The scientific paper is one those key conventions that defined modern science: the authors, the abstract, the problem statement, prior art research, the scientific method, the data collected all the way to the references. In addition to the common structure, papers have a solid set of features:

  • papers are archivable (e.g. librarians can preserve that information, it is easy to send them around)
  • papers work offline (e.g. they don't depend on a network to be consumed)
  • papers are secure (e.g. reading a paper doesn't expose who you are nor do any harm to your computer)

However, because of the static nature of printed media, even when distributed over computer networks (e.g. PDF), papers can't do a lot of the things that we expect from computers:

  • papers are hard to visualize (e.g. no rich media like videos or interactivity)
  • papers are hard to reproduce (e.g. changing the data/input conditions requires reimplementing from scratch, often without the original data to do so)
  • papers are hard to compose (e.g. reusing the result from multiple papers requires reproducing all of them)

This all result from the fact that papers can't compute. Because there isn't a programmable engine, papers can't respond to user feedback, run simulations or expose a programmable API to enable it to be used in composition.

Interestingly, as opposed to how modern assets are published (e.g. news articles), papers aren't hyperlinked (e.g. passed by reference rather than by value) nor their discussions are centralized (e.g. a comment stream aggregating readers from all over the world).

Coming up with anything different, e.g. a computable paper, is challenging for a variety of reasons:

  1. backwards compatibility: can a computable paper be submitted to a normal conference? does it degrade gracefully?
  2. archivable: can a computable paper be sent by email in a single file and interpreted correctly (e.g. how to interpret the paper is based on archivable and reproduceable formats)?
  3. offline: can a computable paper be read offline, like paper or pdfs can?
  4. secure: can a computable paper be as secure as PDFs and paper (e.g. maybe no outband network access?)?

While these are huge challenges, I think it they aren't insurmountable.

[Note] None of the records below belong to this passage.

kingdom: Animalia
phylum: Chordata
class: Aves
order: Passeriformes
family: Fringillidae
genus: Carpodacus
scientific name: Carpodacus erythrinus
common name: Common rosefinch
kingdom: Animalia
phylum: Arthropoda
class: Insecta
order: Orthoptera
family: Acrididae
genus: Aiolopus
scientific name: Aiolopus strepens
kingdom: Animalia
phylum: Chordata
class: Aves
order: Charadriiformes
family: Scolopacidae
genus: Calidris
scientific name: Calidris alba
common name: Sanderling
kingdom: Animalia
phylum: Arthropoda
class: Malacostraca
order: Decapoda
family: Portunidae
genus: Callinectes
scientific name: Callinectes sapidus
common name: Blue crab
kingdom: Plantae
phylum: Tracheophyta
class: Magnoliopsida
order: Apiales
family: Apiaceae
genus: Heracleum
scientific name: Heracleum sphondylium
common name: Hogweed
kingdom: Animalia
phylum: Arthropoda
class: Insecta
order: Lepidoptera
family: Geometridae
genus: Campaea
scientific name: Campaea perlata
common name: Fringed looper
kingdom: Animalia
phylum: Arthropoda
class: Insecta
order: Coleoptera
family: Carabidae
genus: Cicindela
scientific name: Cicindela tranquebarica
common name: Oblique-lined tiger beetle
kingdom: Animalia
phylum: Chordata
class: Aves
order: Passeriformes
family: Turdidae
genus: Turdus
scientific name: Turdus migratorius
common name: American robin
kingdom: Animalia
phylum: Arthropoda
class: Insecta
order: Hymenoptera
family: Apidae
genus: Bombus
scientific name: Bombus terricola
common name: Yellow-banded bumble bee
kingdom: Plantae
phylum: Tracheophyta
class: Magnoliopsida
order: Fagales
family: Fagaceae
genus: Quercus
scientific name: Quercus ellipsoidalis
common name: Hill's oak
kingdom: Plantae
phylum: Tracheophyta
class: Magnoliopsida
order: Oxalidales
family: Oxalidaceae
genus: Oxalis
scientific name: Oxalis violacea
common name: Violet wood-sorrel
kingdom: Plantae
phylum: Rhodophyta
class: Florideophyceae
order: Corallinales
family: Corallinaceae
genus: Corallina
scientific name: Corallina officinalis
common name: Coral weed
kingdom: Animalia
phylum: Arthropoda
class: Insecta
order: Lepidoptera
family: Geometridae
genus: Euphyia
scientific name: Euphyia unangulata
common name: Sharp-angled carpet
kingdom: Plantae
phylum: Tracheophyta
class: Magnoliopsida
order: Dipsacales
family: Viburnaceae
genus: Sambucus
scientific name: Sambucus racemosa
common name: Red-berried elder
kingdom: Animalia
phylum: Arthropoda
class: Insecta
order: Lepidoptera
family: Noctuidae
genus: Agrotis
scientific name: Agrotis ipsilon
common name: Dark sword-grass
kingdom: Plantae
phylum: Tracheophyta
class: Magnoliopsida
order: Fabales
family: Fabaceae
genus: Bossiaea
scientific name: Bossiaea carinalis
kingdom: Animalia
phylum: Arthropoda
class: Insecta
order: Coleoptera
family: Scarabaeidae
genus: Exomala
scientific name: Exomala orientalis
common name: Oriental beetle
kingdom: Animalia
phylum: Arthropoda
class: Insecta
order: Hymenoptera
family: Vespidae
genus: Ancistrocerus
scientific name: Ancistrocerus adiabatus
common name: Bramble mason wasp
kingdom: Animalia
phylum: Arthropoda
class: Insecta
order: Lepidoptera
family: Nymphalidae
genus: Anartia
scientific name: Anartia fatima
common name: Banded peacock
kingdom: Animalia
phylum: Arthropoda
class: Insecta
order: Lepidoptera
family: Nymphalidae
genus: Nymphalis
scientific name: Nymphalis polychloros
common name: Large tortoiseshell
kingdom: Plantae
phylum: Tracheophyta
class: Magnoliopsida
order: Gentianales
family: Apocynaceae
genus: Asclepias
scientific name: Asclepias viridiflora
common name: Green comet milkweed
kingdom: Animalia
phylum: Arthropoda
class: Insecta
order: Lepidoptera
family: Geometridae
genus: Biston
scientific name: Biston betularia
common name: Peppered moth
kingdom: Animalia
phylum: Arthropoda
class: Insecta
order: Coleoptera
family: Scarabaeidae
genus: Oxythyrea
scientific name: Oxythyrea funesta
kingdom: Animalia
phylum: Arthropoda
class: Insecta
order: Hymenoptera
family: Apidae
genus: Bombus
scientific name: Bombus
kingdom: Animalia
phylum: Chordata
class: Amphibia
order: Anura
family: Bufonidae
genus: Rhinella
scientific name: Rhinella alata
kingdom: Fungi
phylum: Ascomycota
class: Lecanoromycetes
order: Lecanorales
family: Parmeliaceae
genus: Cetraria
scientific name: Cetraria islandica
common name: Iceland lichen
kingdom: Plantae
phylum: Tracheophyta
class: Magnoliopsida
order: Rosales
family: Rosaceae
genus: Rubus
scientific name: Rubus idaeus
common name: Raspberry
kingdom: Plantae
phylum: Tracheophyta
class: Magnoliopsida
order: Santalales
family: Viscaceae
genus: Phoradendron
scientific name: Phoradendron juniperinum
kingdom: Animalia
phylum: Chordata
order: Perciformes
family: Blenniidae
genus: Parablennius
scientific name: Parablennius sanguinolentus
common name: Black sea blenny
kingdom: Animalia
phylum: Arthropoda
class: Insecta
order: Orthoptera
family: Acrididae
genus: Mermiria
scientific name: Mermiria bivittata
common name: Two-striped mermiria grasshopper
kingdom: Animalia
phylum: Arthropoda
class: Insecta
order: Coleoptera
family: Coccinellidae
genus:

From a design of incentives perspective, we are starting to see demand in the industry for a greater ability to create visualizations for algorithms (e.g. Artificial Intelligence: A Modern Approach, Brett Victor's work, Google Brain's approach to Research, Distill and http://visxai.io/) as well as the need to address reproducibility (e.g. Scientific Paper is Dead, irreproducibility report and papers with code).

From a technology perspective, a lot of great building blocks have been built over the years. Specifically, HTML/CSS/JS have a well-established set of affordances, tooling and a thriving ecosystem of frameworks. Web Package is starting to form as a great packaging format for offline access. Videos and images are well established on the web. Cross iframe commucation (e.g. postMessage) is also a well established mechanism for inter-process communication.

So, while we haven't put all of the parts together quite yet, I think most of them are quite well developed.